Required action> Print all the entries verbatim.

======== Data for analysis

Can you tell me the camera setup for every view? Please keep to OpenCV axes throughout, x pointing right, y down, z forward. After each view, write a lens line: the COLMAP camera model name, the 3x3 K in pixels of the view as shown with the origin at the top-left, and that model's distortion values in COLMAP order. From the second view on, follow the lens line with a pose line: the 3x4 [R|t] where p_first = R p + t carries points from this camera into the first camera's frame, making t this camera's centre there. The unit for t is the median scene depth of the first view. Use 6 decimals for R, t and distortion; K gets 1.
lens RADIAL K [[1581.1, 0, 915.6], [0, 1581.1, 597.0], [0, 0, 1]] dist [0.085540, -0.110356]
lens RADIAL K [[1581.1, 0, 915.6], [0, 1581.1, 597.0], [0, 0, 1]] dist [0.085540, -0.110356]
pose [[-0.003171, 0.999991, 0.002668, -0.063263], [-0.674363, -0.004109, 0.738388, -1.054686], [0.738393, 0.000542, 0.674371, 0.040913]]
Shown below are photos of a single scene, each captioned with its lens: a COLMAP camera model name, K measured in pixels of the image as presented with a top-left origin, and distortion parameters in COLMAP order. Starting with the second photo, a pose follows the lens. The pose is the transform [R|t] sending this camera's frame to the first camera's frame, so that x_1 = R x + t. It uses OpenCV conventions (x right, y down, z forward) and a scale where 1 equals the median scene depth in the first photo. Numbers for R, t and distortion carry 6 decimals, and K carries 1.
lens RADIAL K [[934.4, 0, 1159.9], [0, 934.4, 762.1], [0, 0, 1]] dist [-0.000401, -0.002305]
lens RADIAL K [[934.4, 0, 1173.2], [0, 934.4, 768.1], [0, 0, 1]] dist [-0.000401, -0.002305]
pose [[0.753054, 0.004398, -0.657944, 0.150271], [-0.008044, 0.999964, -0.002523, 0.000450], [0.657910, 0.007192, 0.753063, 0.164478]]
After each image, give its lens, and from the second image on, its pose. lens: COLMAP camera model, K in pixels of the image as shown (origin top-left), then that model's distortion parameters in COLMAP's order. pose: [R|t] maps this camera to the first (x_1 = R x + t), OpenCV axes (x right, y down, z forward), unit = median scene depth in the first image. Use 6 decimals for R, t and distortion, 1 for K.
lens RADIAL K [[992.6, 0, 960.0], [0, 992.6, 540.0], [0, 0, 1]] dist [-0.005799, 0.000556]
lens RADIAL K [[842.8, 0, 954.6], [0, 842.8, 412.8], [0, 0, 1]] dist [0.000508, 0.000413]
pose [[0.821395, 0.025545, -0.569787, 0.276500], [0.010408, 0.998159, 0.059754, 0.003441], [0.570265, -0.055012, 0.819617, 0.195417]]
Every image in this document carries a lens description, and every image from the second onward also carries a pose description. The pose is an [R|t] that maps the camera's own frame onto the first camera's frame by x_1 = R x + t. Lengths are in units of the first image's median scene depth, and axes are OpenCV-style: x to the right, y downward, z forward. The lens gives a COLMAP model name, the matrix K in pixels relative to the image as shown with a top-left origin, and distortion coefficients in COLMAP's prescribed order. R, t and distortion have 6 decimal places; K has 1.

================

Response>
Can you tell me the camera setup for every view? Please keep to OpenCV axes throughout, x pointing right, y down, z forward. After each view, write a lens line: the COLMAP camera model name, the 3x3 K in pixels of the view as shown with the origin at the top-left, and that model's distortion values in COLMAP order. From the second view on, follow the lens line with a pose line: the 3x4 [R|t] where p_first = R p + t carries points from this camera into the first camera's frame, making t this camera's centre there. The unit for t is the median scene depth of the first view. Use 6 decimals for R, t and distortion; K gets 1.
lens RADIAL K [[1581.1, 0, 915.6], [0, 1581.1, 597.0], [0, 0, 1]] dist [0.085540, -0.110356]
lens RADIAL K [[1581.1, 0, 915.6], [0, 1581.1, 597.0], [0, 0, 1]] dist [0.085540, -0.110356]
pose [[-0.003171, 0.999991, 0.002668, -0.063263], [-0.674363, -0.004109, 0.738388, -1.054686], [0.738393, 0.000542, 0.674371, 0.040913]]
Shown below are photos of a single scene, each captioned with its lens: a COLMAP camera model name, K measured in pixels of the image as presented with a top-left origin, and distortion parameters in COLMAP order. Starting with the second photo, a pose follows the lens. The pose is the transform [R|t] sending this camera's frame to the first camera's frame, so that x_1 = R x + t. It uses OpenCV conventions (x right, y down, z forward) and a scale where 1 equals the median scene depth in the first photo. Numbers for R, t and distortion carry 6 decimals, and K carries 1.
lens RADIAL K [[934.4, 0, 1159.9], [0, 934.4, 762.1], [0, 0, 1]] dist [-0.000401, -0.002305]
lens RADIAL K [[934.4, 0, 1173.2], [0, 934.4, 768.1], [0, 0, 1]] dist [-0.000401, -0.002305]
pose [[0.753054, 0.004398, -0.657944, 0.150271], [-0.008044, 0.999964, -0.002523, 0.000450], [0.657910, 0.007192, 0.753063, 0.164478]]
After each image, give its lens, and from the second image on, its pose. lens: COLMAP camera model, K in pixels of the image as shown (origin top-left), then that model's distortion parameters in COLMAP's order. pose: [R|t] maps this camera to the first (x_1 = R x + t), OpenCV axes (x right, y down, z forward), unit = median scene depth in the first image. Use 6 decimals for R, t and distortion, 1 for K.
lens RADIAL K [[992.6, 0, 960.0], [0, 992.6, 540.0], [0, 0, 1]] dist [-0.005799, 0.000556]
lens RADIAL K [[842.8, 0, 954.6], [0, 842.8, 412.8], [0, 0, 1]] dist [0.000508, 0.000413]
pose [[0.821395, 0.025545, -0.569787, 0.276500], [0.010408, 0.998159, 0.059754, 0.003441], [0.570265, -0.055012, 0.819617, 0.195417]]
Every image in this document carries a lens description, and every image from the second onward also carries a pose description. The pose is an [R|t] that maps the camera's own frame onto the first camera's frame by x_1 = R x + t. Lengths are in units of the first image's median scene depth, and axes are OpenCV-style: x to the right, y downward, z forward. The lens gives a COLMAP model name, the matrix K in pixels relative to the image as shown with a top-left origin, and distortion coefficients in COLMAP's prescribed order. R, t and distortion have 6 decimal places; K has 1.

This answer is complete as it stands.